Hannah Arendt revisite également son interprétation de la terreur totale. Alors qu’elle a
pour but de détruire la liberté de l’individu dans le premier ouvrage, elle sert à mettre en
marche un génocide dans le second. Les détenus dans les camps étant plus nombreux que
les bourreaux et les non-Allemands étant plus nombreux que les Allemands dans les
territoires du Reich à son apogée, il était absolument nécessaire que les nazis exercent une
terreur totale sur les populations dominés pour qu’elles ne se rebellent pas.

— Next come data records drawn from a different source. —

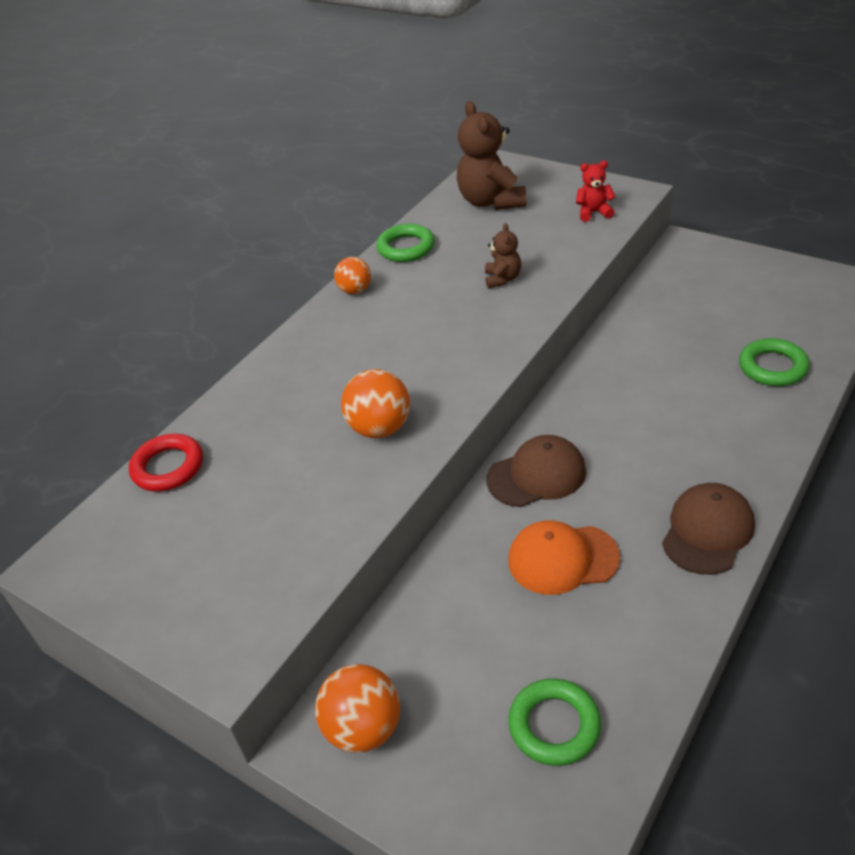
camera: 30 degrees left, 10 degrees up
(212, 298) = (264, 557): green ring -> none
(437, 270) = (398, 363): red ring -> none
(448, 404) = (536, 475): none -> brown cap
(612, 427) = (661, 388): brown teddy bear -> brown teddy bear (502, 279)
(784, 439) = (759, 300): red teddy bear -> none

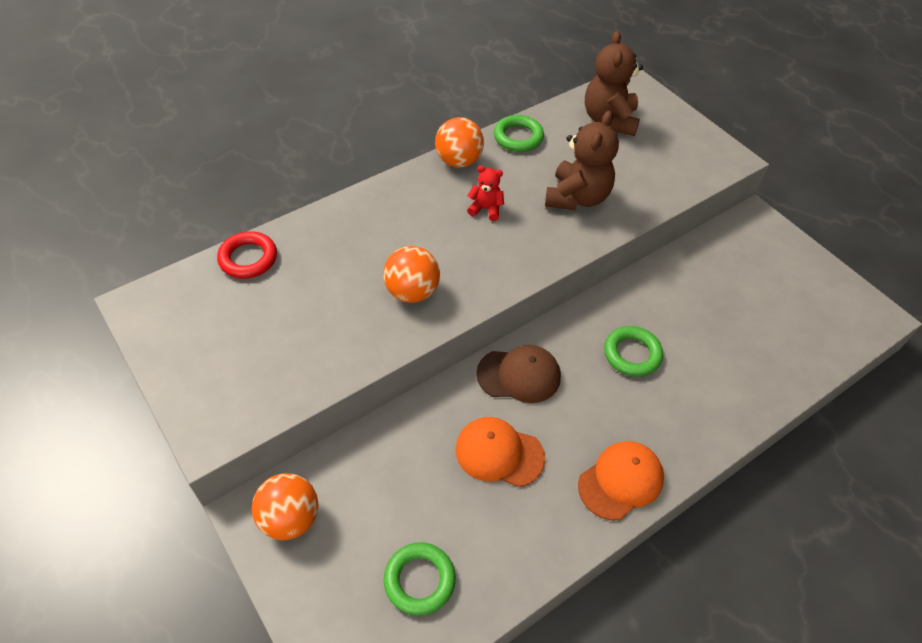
camera: 15 degrees right, 10 degrees up
(355, 290) = (458, 161): orange ball -> orange ball, size x1.55
(502, 279) = (577, 197): brown teddy bear -> brown teddy bear, size x1.94
(593, 213) = (686, 164): red teddy bear -> red teddy bear (486, 209)
(707, 531) = (620, 481): brown cap -> orange cap
(772, 367) = (759, 363): green ring -> green ring (632, 354)

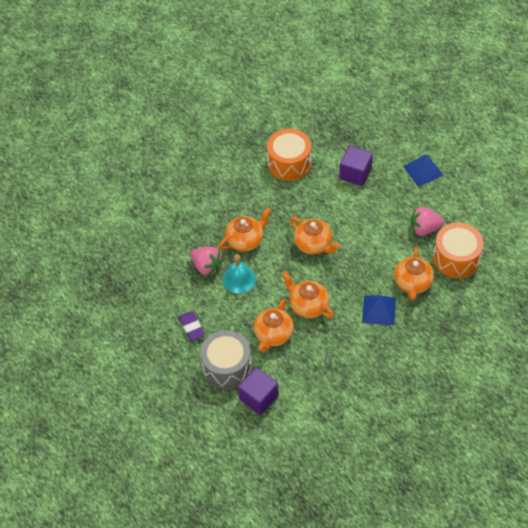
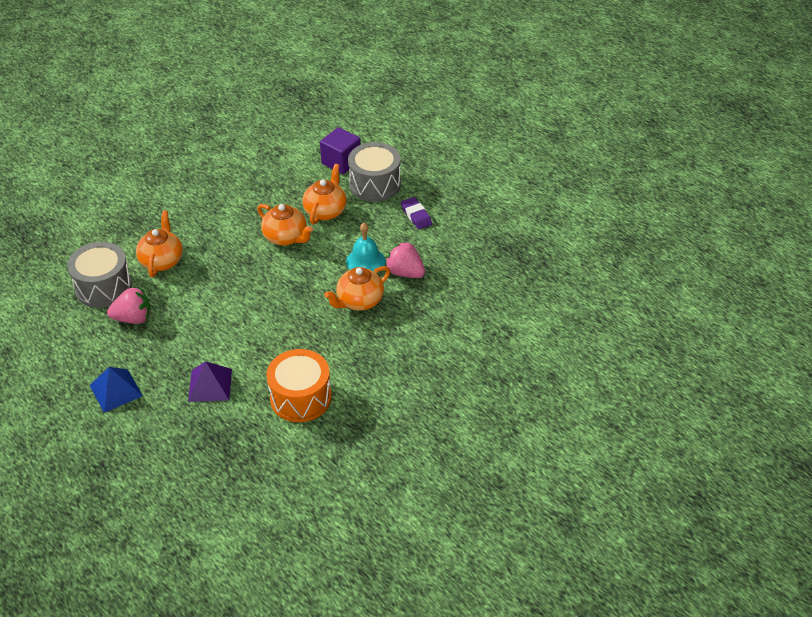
camera: 175 degrees right, 10 degrees down
(314, 244) = (274, 298): orange teapot -> none
(355, 173) = (210, 385): purple cube -> purple pyramid
(379, 310) = (206, 235): blue pyramid -> none
(456, 258) = (103, 287): orange drum -> grey drum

Cette politique
permettait aux Allemands d’amplifier l’impact de la ressource dont ils disposaient c'est-à-
dire la violence pour palier le manque d’une autre ressource : les hommes. Ils se
montraient pragmatiques en faisant d’ennemis potentiels des collaborateurs.

A toutes ces critiques que s’adresse Hannah Arendt elle-même, on peut ajouter un
certain nombre de reproches sur les informations sur lesquels se base l’auteur des
« Origines du totalitarisme ». Un grand nombre d’historiens s’accordent à dire que les
individus ne vivaient pas dans une solitude anomique dans l’Allemagne nazie. Bien au
contraire, le mouvement d’Hitler s’enracinait dans une société civile intégrée. Il a
également été démontré que les élites et non les masses jouaient un rôle important dans le
système totalitaire. Par ailleurs, le contenu de l’idéologie avait une grande importance.
L’antisémitisme était une doctrine très séduisante pour les élites qui voulaient évincer les
Juifs de leurs cercles d’influence. En outre, l’idée selon laquelle le chef ne jouait qu’un
rôle secondaire dans la machine totalitaire a été totalement réfutée. L’ouverture des
archives du parti communiste soviétique a bien montré quel était le culte du chef auquel
était voué Staline dans l’Union Soviétique.

On voit donc bien que « Les Origines du totalitarisme » présentent un certain nombre
de limites, il faut donc appréhender son contenu avec réserve. Cependant, l’ouvrage
continue à être cité comme une référence et non seulement par rapport au totalitarisme
mais aussi pour expliquer la terreur contemporaine en général. Des notions comme celles
de « société atomisée », d’ « individu solitaire » et de « disparition des hiérarchies
traditionnelles » dont la philosophe a bien su faire la présentation font que cette œuvre
reste d’actualité et peut inspirer à la réflexion sur la nature humaine.